Preventing indexing issues
Prevention is less exciting, but it saves more time than reactive fixes. Most indexing problems do not appear out of nowhere. I usually see them build through page sprawl, messy launches, weak templates, or quiet technical changes. To keep the site stable, I stick to a simple operating rhythm:
- Review Search Console regularly for changes in indexed and excluded page counts.
- Check the highest-value pages first rather than the easiest pages to fix.
- Keep XML sitemaps limited to canonical, indexable URLs.
- Revisit internal linking whenever I publish new service pages or case studies.
- Test templates before launch for
noindex, canonicals, and rendering output. - Watch migrations and infrastructure changes closely, especially hosting, DNS, HTTPS, and CDN updates.
- Monitor for server errors, crawl blocks, and sudden index drops.
- Maintain content standards so weak pages do not accumulate.
I also think there is a broader shift behind many of these issues.
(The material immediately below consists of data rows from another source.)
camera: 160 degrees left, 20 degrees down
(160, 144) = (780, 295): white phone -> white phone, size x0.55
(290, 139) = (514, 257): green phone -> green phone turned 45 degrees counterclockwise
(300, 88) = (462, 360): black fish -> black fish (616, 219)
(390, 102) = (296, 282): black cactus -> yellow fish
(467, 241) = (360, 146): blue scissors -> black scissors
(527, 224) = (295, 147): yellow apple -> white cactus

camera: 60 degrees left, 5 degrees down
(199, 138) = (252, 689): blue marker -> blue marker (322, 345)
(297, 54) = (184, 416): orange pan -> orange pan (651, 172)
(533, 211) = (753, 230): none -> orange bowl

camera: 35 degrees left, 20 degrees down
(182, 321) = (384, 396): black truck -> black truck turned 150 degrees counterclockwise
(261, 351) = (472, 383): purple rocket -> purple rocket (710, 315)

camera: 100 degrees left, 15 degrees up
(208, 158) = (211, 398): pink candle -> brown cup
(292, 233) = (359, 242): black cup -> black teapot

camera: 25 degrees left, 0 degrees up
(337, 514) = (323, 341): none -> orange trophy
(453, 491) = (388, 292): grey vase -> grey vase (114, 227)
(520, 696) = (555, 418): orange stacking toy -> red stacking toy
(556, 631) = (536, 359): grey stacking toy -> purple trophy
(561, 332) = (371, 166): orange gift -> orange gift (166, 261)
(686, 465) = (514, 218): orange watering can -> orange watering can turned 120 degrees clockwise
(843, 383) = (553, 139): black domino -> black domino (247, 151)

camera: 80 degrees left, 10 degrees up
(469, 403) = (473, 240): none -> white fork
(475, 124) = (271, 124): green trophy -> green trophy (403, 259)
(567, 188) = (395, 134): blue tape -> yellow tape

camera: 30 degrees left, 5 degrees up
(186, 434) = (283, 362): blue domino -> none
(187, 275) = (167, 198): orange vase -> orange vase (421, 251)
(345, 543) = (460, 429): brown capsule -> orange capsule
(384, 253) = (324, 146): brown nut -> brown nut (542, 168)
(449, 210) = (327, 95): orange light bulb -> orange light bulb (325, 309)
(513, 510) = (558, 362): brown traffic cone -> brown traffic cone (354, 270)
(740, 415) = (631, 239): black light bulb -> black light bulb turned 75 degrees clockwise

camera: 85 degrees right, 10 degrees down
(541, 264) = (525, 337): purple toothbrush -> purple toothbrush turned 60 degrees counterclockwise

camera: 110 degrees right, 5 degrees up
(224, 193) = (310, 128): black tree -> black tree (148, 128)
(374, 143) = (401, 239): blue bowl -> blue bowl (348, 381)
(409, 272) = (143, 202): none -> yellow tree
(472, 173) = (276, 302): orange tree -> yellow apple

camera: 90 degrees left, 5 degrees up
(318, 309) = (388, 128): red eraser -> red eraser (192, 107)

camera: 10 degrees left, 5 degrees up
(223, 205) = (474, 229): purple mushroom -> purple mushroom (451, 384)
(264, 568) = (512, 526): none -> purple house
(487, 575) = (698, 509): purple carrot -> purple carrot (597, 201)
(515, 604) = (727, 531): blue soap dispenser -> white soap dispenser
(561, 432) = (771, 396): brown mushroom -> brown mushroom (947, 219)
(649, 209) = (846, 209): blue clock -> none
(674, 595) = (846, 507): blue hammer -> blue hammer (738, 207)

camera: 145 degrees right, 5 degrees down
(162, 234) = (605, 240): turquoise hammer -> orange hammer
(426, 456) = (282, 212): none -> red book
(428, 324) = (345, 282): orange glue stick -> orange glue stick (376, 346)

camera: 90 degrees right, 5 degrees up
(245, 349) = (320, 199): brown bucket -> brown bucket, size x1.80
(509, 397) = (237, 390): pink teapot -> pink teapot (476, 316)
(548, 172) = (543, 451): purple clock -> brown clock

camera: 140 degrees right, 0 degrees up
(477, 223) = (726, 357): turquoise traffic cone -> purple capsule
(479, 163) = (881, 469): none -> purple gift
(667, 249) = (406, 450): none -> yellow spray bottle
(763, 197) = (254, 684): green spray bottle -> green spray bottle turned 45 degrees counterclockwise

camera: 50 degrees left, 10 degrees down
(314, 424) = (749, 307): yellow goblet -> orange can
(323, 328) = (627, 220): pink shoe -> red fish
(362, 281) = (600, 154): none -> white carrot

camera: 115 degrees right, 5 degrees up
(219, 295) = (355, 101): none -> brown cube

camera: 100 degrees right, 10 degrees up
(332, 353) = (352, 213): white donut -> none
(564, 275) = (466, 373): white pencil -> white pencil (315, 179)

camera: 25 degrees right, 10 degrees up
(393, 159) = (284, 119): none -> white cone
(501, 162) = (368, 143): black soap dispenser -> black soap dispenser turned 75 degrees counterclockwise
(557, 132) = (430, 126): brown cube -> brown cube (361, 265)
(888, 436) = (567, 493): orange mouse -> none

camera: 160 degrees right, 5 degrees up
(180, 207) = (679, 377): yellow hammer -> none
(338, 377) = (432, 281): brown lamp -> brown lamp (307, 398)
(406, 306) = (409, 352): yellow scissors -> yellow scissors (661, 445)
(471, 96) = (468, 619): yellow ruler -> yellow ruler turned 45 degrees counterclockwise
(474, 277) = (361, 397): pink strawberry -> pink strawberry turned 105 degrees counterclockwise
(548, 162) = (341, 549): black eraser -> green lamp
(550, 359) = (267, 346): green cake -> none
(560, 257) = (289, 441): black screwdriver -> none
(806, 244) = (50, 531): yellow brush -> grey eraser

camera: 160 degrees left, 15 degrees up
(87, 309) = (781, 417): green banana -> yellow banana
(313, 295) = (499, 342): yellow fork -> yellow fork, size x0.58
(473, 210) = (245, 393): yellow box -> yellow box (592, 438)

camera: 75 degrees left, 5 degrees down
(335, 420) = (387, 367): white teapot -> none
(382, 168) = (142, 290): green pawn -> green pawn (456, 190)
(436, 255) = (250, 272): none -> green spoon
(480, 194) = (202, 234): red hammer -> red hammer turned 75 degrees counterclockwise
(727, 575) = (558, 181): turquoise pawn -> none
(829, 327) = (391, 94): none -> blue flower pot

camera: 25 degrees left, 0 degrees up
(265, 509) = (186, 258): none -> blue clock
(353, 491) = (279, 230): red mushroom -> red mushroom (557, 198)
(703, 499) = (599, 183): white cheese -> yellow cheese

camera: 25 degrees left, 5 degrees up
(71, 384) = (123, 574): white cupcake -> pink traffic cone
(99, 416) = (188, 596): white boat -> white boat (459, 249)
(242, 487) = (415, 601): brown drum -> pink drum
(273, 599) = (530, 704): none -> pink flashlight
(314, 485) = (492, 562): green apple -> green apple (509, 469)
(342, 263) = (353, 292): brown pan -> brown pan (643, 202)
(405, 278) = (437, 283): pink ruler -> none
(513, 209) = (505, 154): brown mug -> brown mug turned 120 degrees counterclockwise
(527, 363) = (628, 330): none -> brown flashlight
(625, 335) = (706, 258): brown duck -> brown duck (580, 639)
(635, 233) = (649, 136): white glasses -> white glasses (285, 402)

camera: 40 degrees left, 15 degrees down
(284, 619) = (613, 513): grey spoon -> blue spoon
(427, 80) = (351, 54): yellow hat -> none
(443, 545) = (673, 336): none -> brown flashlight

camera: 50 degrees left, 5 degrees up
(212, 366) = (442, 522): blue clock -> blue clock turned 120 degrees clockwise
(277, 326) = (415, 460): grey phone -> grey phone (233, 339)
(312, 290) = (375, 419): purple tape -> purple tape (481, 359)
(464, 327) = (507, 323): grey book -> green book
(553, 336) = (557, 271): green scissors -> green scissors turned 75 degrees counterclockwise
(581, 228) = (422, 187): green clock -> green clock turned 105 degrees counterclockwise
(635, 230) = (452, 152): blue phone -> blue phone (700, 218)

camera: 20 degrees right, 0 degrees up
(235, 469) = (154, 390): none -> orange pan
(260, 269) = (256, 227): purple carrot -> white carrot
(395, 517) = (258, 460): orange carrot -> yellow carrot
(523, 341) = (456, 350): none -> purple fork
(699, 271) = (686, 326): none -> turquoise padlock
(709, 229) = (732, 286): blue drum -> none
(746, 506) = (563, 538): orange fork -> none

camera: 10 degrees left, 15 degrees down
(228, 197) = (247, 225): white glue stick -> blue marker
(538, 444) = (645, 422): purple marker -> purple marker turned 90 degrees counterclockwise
Google appears less willing to keep weak pages in the index than it once was, and that posture keeps evolving with ongoing Google Algorithm Updates. For service firms, that usually argues for a tighter content system, not a larger one. It also fits the way modern search is changing, as covered in how LLM-based search changes B2B content requirements.
I would rather have fewer pages with real depth, sharp intent, and stronger topic connections than a large archive of vague pages Google keeps ignoring. For most B2B service sites, I do not need 500 pages to perform well. I need a cleaner site, better-connected pages, and content that gives Google a real reason to keep the important URLs in its index.